## [DATA EXTRACT]
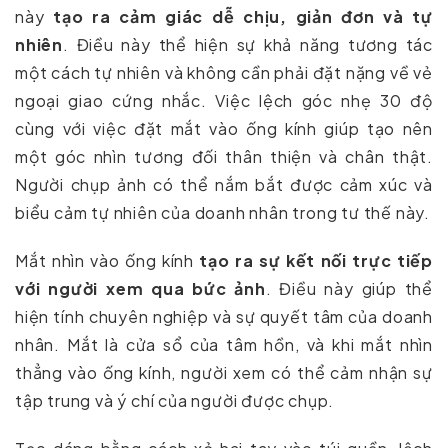
này
tạo ra cảm giác dễ chịu, giản đơn và tự
nhiên
. Điều này thể hiện sự khả năng tương tác
một cách tự nhiên và không cần phải đặt nặng về vẻ
ngoại giao cứng nhắc. Việc lệch góc nhẹ 30 độ
cùng với việc đặt mắt vào ống kính giúp tạo nên
một góc nhìn tương đối thân thiện và chân thật.
Người chụp ảnh có thể nắm bắt được cảm xúc và
biểu cảm tự nhiên của doanh nhân trong tư thế này.
Mắt nhìn vào ống kính
tạo ra sự kết nối trực tiếp
với người xem qua bức ảnh
. Điều này giúp thể
hiện tính chuyên nghiệp và sự quyết tâm của doanh
nhân. Mắt là cửa sổ của tâm hồn, và khi mắt nhìn
thẳng vào ống kính, người xem có thể cảm nhận sự
tập trung và ý chí của người được chụp.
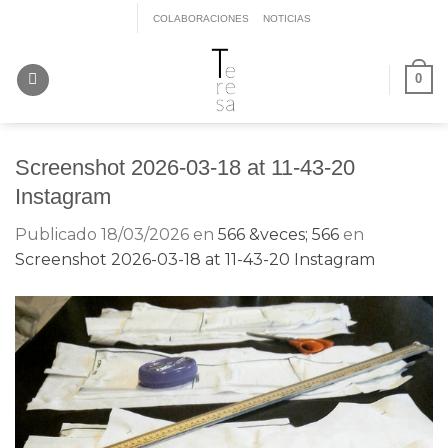
Saltar
COLABORACIONES
NOTICIAS
al
contenido
0
Screenshot 2026-03-18 at 11-43-20
Instagram
Publicado
18/03/2026
en
566 &veces; 566
en
Screenshot 2026-03-18 at 11-43-20 Instagram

## [THE TASK]
Show the lines of the records that include the string "chụp".

## [FINISHED TASK]
Người chụp ảnh có thể nắm bắt được cảm xúc và
tập trung và ý chí của người được chụp.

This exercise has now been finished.